»»

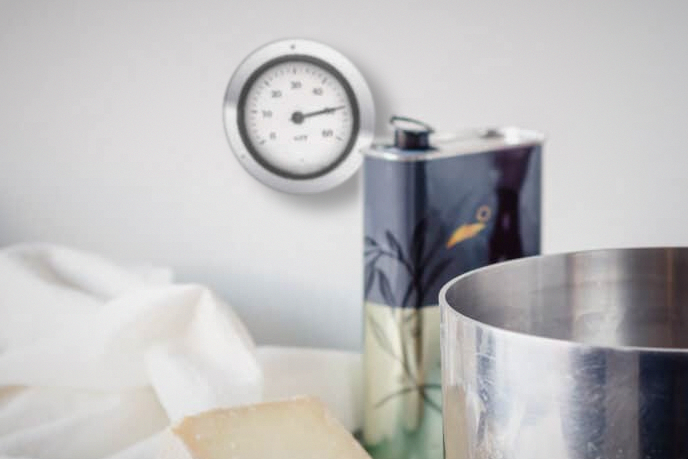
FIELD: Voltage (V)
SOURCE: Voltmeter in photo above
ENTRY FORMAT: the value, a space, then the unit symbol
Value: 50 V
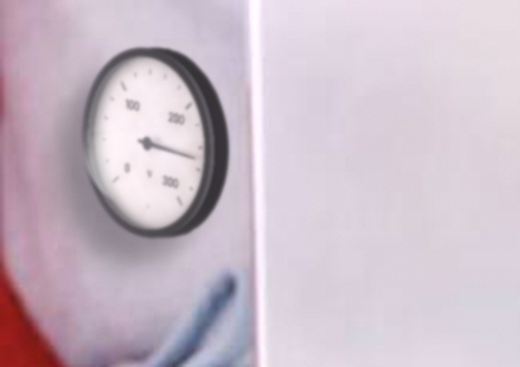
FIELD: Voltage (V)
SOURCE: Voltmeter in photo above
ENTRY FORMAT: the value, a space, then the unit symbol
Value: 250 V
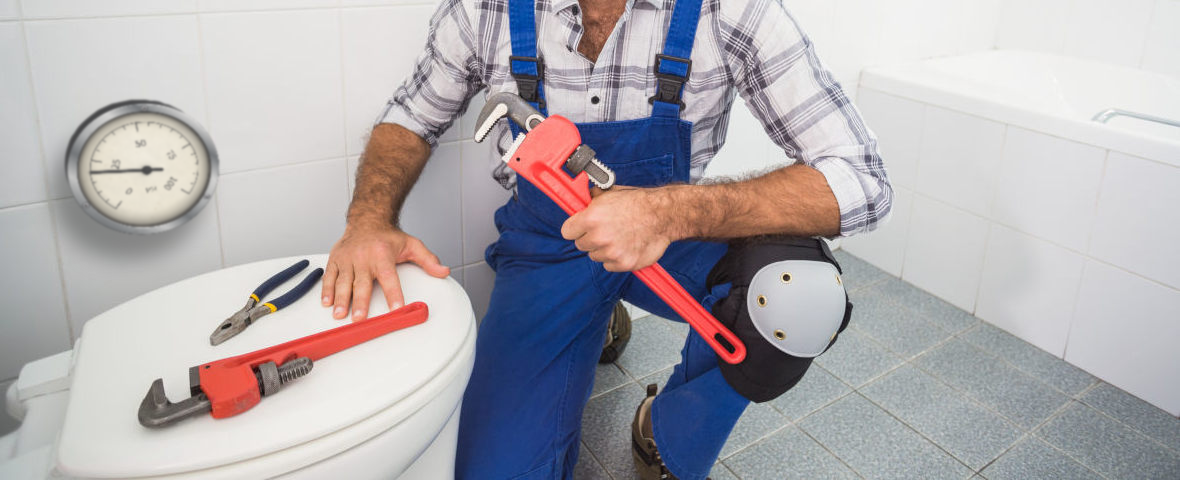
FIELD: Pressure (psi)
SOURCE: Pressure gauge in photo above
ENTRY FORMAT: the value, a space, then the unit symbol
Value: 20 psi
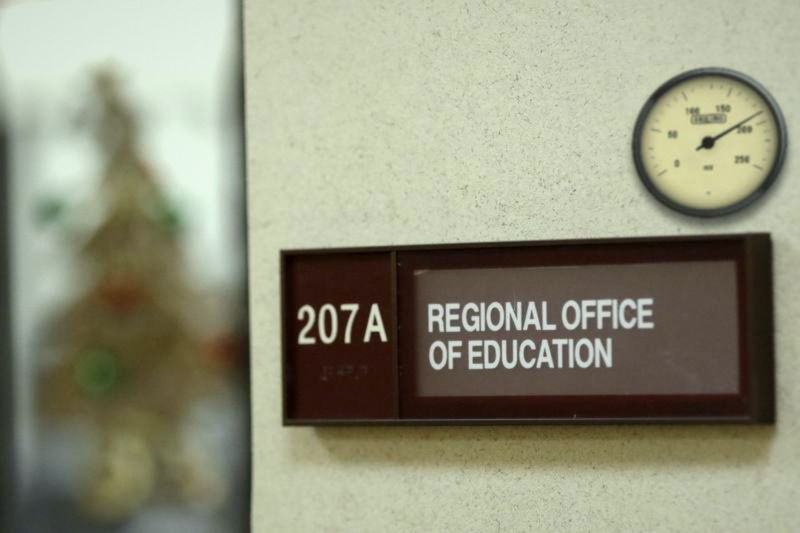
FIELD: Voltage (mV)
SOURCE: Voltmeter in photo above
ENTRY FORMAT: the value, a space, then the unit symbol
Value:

««

- Work task
Rewrite all the records above with every "ENTRY FORMAT" changed to "INPUT FORMAT" and nothing else altered. Leave the pictures out.

- Response below
FIELD: Voltage (V)
SOURCE: Voltmeter in photo above
INPUT FORMAT: the value, a space, then the unit symbol
Value: 50 V
FIELD: Voltage (V)
SOURCE: Voltmeter in photo above
INPUT FORMAT: the value, a space, then the unit symbol
Value: 250 V
FIELD: Pressure (psi)
SOURCE: Pressure gauge in photo above
INPUT FORMAT: the value, a space, then the unit symbol
Value: 20 psi
FIELD: Voltage (mV)
SOURCE: Voltmeter in photo above
INPUT FORMAT: the value, a space, then the unit symbol
Value:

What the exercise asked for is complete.